Neben der Entwicklung von Algorithmen identifizieren die Wissenschaftler*innen des Zukunftslabors auch Geschäftsprozesse, die durch den Einsatz Künstlicher Intelligenz automatisiert werden können. Gemeinsam mit einem Praxispartner arbeiten sie an einem automatisierten Auktionssystem, das gebrauchte Waren anbietet und auf der Basis von Algorithmen Produktvorschläge für Nutzer*innen ausgibt. Der Praxispartner gab unter anderem die Anforderung vor, dass die Entscheidungen des Systems erklärbar sein müssen, damit es auch im direkten Kundenkontakt eingesetzt werden kann. Zusätzlich zu den Produktinformationen ließen die Wissenschaftler*innen auch Informationen über die Käufer*innen sowie den Auktionsverlauf in verschiedene Methoden des Maschinellen Lernens einfließen, um einen passenden Algorithmus zu entwerfen. Als Grundlage verwendeten die Wissenschaftler*innen einen Datensatz, welcher 3.200 Nutzer*innen, 270.000 Artikel und 375.000 Gebote enthielt. Mithilfe dieser Daten entwickelten sie ein Modell, das bis zu elf Prozent effektiver als derzeit existierende State-of-the-art-Systeme arbeitet.

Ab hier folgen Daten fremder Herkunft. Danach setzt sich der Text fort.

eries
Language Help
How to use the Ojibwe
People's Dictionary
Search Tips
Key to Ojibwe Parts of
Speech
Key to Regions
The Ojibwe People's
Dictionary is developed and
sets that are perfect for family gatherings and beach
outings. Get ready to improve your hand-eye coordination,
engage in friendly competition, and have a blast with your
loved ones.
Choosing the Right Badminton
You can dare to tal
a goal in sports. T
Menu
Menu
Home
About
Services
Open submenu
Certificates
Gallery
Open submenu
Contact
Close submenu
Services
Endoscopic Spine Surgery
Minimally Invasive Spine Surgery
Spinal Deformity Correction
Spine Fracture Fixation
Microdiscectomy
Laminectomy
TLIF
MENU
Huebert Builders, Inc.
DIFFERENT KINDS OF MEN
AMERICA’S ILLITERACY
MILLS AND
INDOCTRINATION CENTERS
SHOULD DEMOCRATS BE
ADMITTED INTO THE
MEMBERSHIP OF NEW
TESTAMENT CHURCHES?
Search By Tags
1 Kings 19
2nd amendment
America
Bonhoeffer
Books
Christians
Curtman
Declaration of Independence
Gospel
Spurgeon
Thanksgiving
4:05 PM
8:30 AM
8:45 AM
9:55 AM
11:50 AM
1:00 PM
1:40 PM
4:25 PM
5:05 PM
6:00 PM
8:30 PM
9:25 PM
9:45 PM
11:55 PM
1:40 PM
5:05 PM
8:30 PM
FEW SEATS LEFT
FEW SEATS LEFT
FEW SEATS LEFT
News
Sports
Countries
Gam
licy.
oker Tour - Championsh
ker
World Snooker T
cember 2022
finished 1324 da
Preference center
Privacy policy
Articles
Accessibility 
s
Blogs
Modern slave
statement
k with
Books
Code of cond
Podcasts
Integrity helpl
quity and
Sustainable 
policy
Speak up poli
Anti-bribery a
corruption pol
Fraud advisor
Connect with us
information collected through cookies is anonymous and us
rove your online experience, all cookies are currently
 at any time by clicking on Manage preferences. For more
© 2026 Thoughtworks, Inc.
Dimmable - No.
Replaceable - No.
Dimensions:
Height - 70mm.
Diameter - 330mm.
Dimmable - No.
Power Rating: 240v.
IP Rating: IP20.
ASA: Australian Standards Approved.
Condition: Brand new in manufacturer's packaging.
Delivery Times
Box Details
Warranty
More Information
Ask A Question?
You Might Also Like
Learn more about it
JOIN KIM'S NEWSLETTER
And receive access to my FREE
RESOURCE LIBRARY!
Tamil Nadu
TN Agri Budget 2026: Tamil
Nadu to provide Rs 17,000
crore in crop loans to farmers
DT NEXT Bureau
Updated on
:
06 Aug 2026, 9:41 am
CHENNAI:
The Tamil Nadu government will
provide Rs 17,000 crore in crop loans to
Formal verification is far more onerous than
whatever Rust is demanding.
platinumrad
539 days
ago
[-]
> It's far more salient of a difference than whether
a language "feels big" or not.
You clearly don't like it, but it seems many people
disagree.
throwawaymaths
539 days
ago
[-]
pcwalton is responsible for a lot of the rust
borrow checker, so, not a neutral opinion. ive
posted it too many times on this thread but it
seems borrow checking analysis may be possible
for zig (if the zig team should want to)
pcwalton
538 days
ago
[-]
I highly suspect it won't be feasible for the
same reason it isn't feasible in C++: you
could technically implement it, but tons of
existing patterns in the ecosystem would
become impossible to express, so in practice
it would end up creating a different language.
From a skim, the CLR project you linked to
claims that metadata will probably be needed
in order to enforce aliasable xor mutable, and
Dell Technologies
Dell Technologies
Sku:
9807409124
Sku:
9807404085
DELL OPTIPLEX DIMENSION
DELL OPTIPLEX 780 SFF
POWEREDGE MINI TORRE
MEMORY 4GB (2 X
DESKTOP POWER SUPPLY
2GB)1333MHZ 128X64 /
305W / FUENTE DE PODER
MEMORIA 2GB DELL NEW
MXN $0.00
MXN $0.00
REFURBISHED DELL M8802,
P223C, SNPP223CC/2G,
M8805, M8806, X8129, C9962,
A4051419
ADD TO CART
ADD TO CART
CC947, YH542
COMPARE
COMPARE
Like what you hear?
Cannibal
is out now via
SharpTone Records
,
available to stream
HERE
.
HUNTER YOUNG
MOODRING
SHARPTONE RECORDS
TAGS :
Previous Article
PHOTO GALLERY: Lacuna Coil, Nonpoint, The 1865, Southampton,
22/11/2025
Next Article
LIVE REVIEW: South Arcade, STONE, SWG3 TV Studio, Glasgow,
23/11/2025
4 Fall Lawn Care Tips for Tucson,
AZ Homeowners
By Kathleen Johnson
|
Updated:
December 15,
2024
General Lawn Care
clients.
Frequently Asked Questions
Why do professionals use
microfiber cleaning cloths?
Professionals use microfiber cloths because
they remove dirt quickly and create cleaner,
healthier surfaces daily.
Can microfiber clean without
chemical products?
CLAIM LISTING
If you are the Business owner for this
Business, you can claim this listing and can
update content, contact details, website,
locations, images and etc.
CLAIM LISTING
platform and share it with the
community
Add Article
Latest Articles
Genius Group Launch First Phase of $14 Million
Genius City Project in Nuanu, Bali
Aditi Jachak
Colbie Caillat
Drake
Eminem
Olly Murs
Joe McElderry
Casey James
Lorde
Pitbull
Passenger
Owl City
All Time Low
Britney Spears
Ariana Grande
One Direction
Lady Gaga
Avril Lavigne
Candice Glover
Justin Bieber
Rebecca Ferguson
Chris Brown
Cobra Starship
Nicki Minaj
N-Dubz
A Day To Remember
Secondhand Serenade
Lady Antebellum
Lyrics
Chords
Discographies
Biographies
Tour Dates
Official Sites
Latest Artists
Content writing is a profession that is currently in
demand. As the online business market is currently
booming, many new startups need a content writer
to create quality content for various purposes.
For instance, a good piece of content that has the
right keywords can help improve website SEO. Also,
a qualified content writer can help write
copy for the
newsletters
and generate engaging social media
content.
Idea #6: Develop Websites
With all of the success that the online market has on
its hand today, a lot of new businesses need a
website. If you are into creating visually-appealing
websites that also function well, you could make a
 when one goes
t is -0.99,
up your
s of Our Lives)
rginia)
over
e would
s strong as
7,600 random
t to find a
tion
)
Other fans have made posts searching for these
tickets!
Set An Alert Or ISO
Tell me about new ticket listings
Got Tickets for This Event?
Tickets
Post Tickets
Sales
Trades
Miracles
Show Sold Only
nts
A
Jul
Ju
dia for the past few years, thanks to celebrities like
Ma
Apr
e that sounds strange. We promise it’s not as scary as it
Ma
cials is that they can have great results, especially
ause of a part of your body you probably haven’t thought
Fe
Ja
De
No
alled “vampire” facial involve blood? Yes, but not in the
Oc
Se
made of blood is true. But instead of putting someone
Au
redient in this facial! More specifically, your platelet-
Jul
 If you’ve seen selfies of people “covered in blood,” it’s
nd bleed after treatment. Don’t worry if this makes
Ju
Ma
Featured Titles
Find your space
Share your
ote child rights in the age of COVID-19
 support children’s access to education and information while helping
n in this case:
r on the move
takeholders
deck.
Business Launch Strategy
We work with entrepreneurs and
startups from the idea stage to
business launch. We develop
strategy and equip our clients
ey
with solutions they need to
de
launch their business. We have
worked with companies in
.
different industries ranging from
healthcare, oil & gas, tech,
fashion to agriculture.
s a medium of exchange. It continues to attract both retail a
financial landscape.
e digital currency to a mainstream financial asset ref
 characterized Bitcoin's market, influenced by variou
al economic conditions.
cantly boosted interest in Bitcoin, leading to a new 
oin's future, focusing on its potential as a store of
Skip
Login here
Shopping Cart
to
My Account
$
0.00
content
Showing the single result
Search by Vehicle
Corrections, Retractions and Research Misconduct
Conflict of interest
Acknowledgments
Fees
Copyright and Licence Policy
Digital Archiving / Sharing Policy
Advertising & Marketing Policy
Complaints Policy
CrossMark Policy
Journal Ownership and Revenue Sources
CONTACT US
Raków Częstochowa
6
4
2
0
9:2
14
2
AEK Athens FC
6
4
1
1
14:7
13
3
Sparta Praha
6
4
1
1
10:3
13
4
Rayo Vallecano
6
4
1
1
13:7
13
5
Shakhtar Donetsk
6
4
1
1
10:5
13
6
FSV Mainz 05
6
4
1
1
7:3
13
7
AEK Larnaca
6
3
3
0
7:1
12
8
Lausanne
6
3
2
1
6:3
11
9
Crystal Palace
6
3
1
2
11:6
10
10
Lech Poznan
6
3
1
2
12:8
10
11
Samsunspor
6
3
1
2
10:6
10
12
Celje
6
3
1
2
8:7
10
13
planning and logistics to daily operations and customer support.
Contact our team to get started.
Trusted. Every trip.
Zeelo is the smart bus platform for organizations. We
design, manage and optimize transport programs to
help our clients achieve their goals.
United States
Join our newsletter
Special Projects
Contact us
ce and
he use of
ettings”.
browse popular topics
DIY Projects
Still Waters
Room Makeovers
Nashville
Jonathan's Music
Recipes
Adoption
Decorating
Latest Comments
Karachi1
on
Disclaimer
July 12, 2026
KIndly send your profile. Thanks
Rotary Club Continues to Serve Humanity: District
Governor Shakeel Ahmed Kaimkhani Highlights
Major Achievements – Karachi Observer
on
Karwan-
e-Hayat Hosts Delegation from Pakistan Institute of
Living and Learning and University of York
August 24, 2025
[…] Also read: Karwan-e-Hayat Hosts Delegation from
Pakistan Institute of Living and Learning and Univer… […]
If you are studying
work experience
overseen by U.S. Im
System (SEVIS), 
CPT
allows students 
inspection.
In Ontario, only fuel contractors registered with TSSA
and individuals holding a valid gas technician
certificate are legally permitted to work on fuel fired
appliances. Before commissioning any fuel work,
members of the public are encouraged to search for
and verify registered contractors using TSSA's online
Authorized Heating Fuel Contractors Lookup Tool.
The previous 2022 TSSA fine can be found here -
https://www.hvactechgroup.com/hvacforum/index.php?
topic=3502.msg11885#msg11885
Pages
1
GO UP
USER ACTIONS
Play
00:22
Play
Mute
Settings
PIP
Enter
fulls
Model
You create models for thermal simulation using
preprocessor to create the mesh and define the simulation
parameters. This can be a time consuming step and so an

Der Einsatz solcher Algorithmen wirkt sich unmittelbar auf die Arbeit der Mitarbeitenden aus. Um diese Auswirkungen zu ermitteln, führten die Wissenschaftler*innen eine Literaturrecherche durch. Dabei stellten sie fest, dass algorithmische Systeme nur dann zielführend eingesetzt werden können, wenn sie ein Verständnis menschlichen Verhaltens aufweisen und Verhaltenstrends prognostizieren können. Außerdem muss sichergestellt werden, dass sie Verhaltensmuster der Mitarbeitenden nicht radikal verändern. Durch die Literaturrecherche deckten die Wissenschaftler*innen aber auch Forschungslücken auf. So ist z. B. noch nicht hinreichend untersucht, wie sich Transparenz und Interpretierbarkeit von Künstlicher Intelligenz auf menschliches Verhalten auswirken. Deshalb werden die Wissenschaftler*innen in verschiedenen Studien das Verhältnis von Mensch und Künstlicher Intelligenz näher betrachten. Eine Untersuchung zielt z. B. auf das Phänomen der Algorithm Aversion ab (Abneigung gegen durch Algorithmen getroffene Entscheidungen). Die Untersuchung soll zeigen, inwiefern Menschen in Vorhersageumgebungen zwischen lernenden und nicht-lernenden Algorithmen unterscheiden. Außerdem soll untersucht werden ob, und wenn warum, lernenden oder nicht lernenden Algorithmen im Zeitverlauf eher vertraut wird.